Someone get pianist Vicky Chow some ice. If you counted her or percussionist David Cossin’s rapid, endless wrist bounces or the bow strokes of cellist Ashley Bathgate and bassist Robert Black during the Bang on a Can All-Stars’ performance on the Artist Recital Series at Finney Chapel, Oberlin College and Conservatory, on February 28, 2015, the number might well be in the millions.
For the All-Stars, who also include electric guitarist Mark Stewart and clarinetist/saxophonist Ken Thomson, performed mostly post-minimalist music consisting of quicksilver, incessantly looping rhythmic cells layered over each other in complex structures. After playing blistering repeated chords for over an hour, it’s a miracle Chow’s arms didn’t fall off.
Similarly miraculous is that the All-Stars never lost their place in the repetitious, byzantine repertoire, with its polyrhythms and erratic accents. The grooves that emerge from these uneven cycles were always impressive and, less often, irresistibly quirky.

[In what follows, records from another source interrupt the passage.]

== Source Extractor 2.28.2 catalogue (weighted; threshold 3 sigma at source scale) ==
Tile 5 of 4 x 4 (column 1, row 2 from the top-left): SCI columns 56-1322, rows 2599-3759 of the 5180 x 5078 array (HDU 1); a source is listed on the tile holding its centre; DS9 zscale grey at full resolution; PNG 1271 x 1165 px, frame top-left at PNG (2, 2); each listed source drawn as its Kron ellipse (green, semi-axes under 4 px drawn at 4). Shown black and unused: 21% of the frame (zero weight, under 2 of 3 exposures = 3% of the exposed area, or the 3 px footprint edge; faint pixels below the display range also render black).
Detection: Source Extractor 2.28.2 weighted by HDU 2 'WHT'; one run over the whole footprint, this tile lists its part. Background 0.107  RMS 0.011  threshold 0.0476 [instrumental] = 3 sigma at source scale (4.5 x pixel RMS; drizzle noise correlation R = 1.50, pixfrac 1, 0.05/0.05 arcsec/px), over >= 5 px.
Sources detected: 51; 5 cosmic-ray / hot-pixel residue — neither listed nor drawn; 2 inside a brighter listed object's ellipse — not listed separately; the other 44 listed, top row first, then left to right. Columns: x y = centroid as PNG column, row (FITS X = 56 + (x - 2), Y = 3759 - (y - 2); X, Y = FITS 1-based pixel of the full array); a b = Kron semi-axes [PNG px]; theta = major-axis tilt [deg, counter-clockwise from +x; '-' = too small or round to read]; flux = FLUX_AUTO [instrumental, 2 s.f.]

But most of the pieces consisted almost solely of those unpredictable, fluctuating loops, which made for a homogenous evening. Though no composer was represented by more than one work, it sounded as if each had used the same compositional template and only colored it in differently.
Part of this may stem from the history of the All-Stars. The amplified group was formed in 1992 to tour and record with pieces commissioned and presented by Bang on a Can. That organization was founded by the post-minimalist composers David Lang, Julia Wolfe, and Michael Gordon, all of whom share a common aesthetic, and were featured on the program in Finney.
The first piece, Lang’s Sunray, established the form. Multiple rhythmic strata shifted against each other in a molten mass, creating a drugged-out, claustrophobic mood that eventually grew into oppressive terror, with heavy metal fills from Cossin on a drum set.
Gordon’s For Madeline took that same format (minor-key, layered ostinatos) and added keening slides, sometimes mournful and sometimes alarming, like a siren. Again the piece built to a roaring conclusion.
Wolfe’s Believing, inspired by the psychedelic Beatles song “Tomorrow Never Knows,” was less successful, its hyperactive sections lacking the narrative cohesion of Lang’s and Gordon’s pieces.
Sectionalism was also a problem in Kate Moore’s Ridgeway. The rhythmic layering remained (as always), this time slightly obfuscated by dissonances and ripped tones. The portentous music could be likened to an ominous cloud of angry bees, swarming ever larger and ever closer.
The peak of the concert came with Steve Martland’s Horses of Instruction. With Black on electric bass, Cossin on drum set, Thomson on sax, and Stewart’s electric guitar, the piece could almost have been a progressive rock song by Yes or Rush. Eccentric riffs in uneven time signatures skipped along in rousing revelry, and the All-Stars were rewarded with hoots and stomps for their energetic efforts.
The electric excitement of the Martland dissipated in the last piece, Philip Glass’s cosmic Closing. Lacking the rhythmic insanity of the rest of the program, its meditative aura inspired one audience member to sprawl on her back in an empty pew, as though to find the sparkling stars suggested by the music amidst the shadowy eaves of Finney. Had she looked at the stage, she could have seen different kinds of stars, All-Stars, burning with rhythmic virtuosity despite the uniform sameness of their music.